___ Records
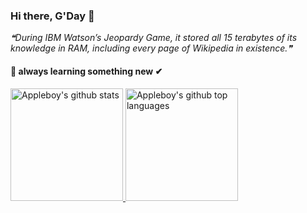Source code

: ### Hi there, G'Day 👋

<!--STARTS_HERE_QUOTE_README-->
<i>❝During IBM Watson’s Jeopardy Game, it stored all 15 terabytes of its knowledge in RAM, including every page of Wikipedia in existence.❞</i>
<!--ENDS_HERE_QUOTE_README-->

#### 🌱 always learning something new ✔

<a href="https://github.com/jayeshtiwari03">
  <img height="180em" src="https://github-readme-stats.vercel.app/api?username=jayeshtiwari03&show_icons=true&theme=merko&count_private=true" alt="Appleboy's github stats" />
  <img height="180em" src="https://github-readme-stats.vercel.app/api/top-langs/?username=jayeshtiwari03&theme=merko&layout=compact" alt="Appleboy's github top languages" />
</a>
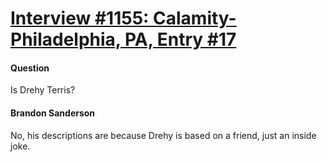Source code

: # [Interview #1155: Calamity-Philadelphia, PA, Entry #17](https://www.theoryland.com/intvmain.php?i=1155#17)

#### Question

Is Drehy Terris?

#### Brandon Sanderson

No, his descriptions are because Drehy is based on a friend, just an inside joke.

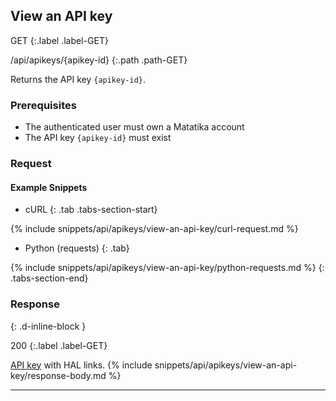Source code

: ## View an API key

GET
{:.label .label-GET}

/api/apikeys/{apikey-id}
{:.path .path-GET}

Returns the API key `{apikey-id}`.

### Prerequisites
- The authenticated user must own a Matatika account
- The API key `{apikey-id}` must exist

### Request

#### Example Snippets
- cURL
{: .tab .tabs-section-start}

{% include snippets/api/apikeys/view-an-api-key/curl-request.md %}

- Python (requests)
{: .tab}

{% include snippets/api/apikeys/view-an-api-key/python-requests.md %}
{: .tabs-section-end}

### Response
{: .d-inline-block }

200
{:.label .label-GET}

[API key](#api-key) with HAL links.
{% include snippets/api/apikeys/view-an-api-key/response-body.md %}

---

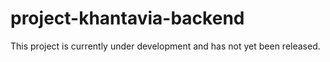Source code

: # project-khantavia-backend
This project is currently under development and has not yet been released.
______
## Problem requirements
Reproduce each entry exactly as given; no pictures, please.

## Written response
Source code

: ### Hi there, G'Day 👋

<!--STARTS_HERE_QUOTE_README-->
<i>❝During IBM Watson’s Jeopardy Game, it stored all 15 terabytes of its knowledge in RAM, including every page of Wikipedia in existence.❞</i>
<!--ENDS_HERE_QUOTE_README-->

#### 🌱 always learning something new ✔

<a href="https://github.com/jayeshtiwari03">
  <img height="180em" src="https://github-readme-stats.vercel.app/api?username=jayeshtiwari03&show_icons=true&theme=merko&count_private=true" alt="Appleboy's github stats" />
  <img height="180em" src="https://github-readme-stats.vercel.app/api/top-langs/?username=jayeshtiwari03&theme=merko&layout=compact" alt="Appleboy's github top languages" />
</a>
Source code

: # [Interview #1155: Calamity-Philadelphia, PA, Entry #17](https://www.theoryland.com/intvmain.php?i=1155#17)

#### Question

Is Drehy Terris?

#### Brandon Sanderson

No, his descriptions are because Drehy is based on a friend, just an inside joke.

Source code

: ## View an API key

GET
{:.label .label-GET}

/api/apikeys/{apikey-id}
{:.path .path-GET}

Returns the API key `{apikey-id}`.

### Prerequisites
- The authenticated user must own a Matatika account
- The API key `{apikey-id}` must exist

### Request

#### Example Snippets
- cURL
{: .tab .tabs-section-start}

{% include snippets/api/apikeys/view-an-api-key/curl-request.md %}

- Python (requests)
{: .tab}

{% include snippets/api/apikeys/view-an-api-key/python-requests.md %}
{: .tabs-section-end}

### Response
{: .d-inline-block }

200
{:.label .label-GET}

[API key](#api-key) with HAL links.
{% include snippets/api/apikeys/view-an-api-key/response-body.md %}

---

Source code

: # project-khantavia-backend
This project is currently under development and has not yet been released.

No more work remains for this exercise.